Fátima Báñez, ministra de Empleo.

A pesar de la mejora sistemática de las grandes estadísticas del mercado laboral, la calidad del empleo sigue siendo muy baja y constituye un grave factor de debilidad para el crecimiento futuro de la economía. Es cierto que en el tercer trimestre de este año se han superado los 19 millones de empleos (19,049 millones, concretamente) y que la tasa de paro ha descendido hasta el 16,3%. Sigue creciendo el empleo, en este trimestre por razonas obvias (la temporada turística) y, detalle esperanzador, la población activa ha aumentado en 53.000 personas. Pero los grandes números ya no son suficientes para medir la recuperación. Y no lo son porque una vez que la economía española ha superado la recesión, el objetivo ya no puede ser aumentar el empleo de cualquier manera.

La crisis de 2007 y la recesión asociada demostró algo evidente: que los empleos precarios y los ocupados por personas menos cualificadas son los primeros en destruirse en caso de una convulsión económica grave. Ese tipo de empleos están asociados en España a los mercados turísticos y a la construcción.
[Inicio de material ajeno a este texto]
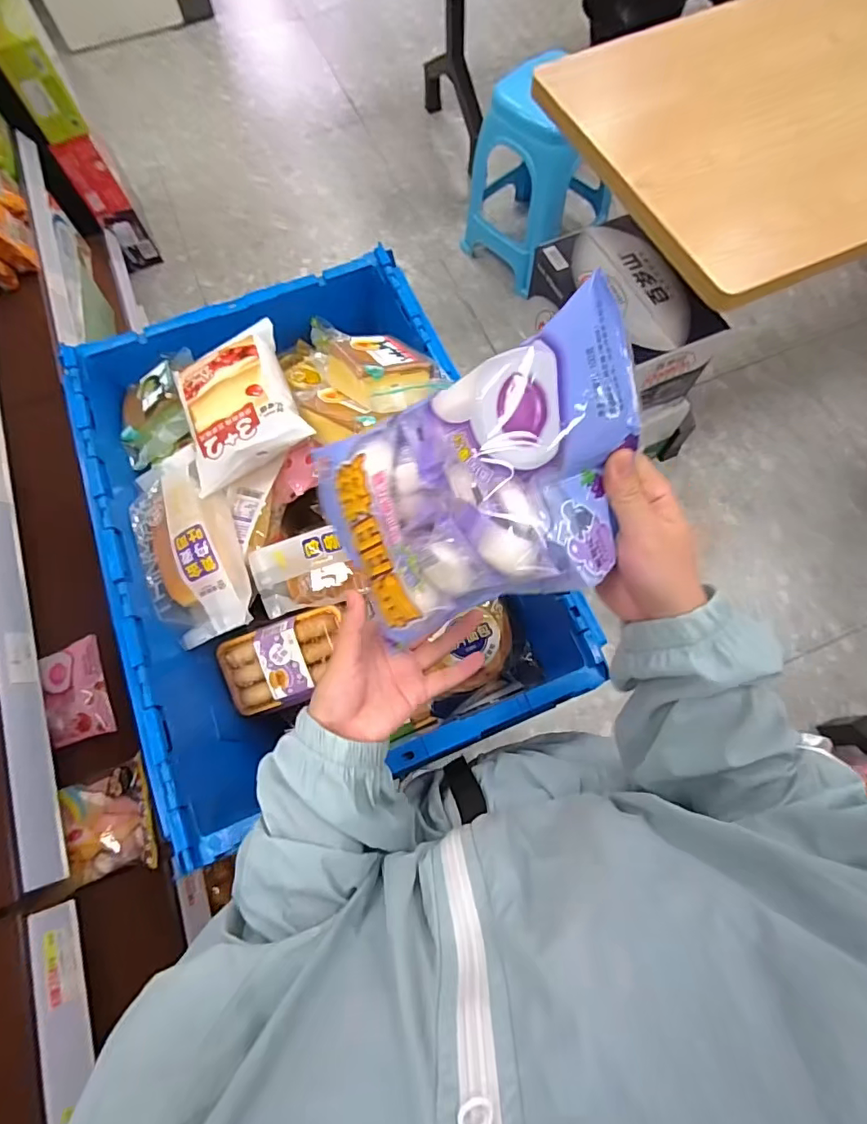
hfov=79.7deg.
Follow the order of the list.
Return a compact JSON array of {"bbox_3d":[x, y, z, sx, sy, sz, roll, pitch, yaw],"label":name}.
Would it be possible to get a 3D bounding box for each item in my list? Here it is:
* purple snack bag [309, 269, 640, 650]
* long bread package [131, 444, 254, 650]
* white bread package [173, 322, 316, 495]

Pues bien, la peculiaridad de larecuperación española es que está generando empleos de la misma calidad de los que empezaron a destruirse de forma masiva en 2008. Lo cual significa que en caso de desaceleración intensa o recesión el mercado de trabajo español sería hoy tan vulnerable como al inicio de la crisis. La tasa de temporalidad está hoy en el 27,38 %, cuatro puntos más que en 2013.

Aunque la depreciación salarial fuese la fórmula para afrontar la depresión de la economía española en 2012 —eso sí: había otras opciones y maneras de hacerlo—, no es aceptable sostener el crecimiento sobre la precariedad y la caída de rentas salariales. Las decisiones económicas del Gobierno han deprimido las rentas y permitido el deterioro de la contratación, pero ahora es el momento de cambiar el patrón de crecimiento y de mejorar la contratación.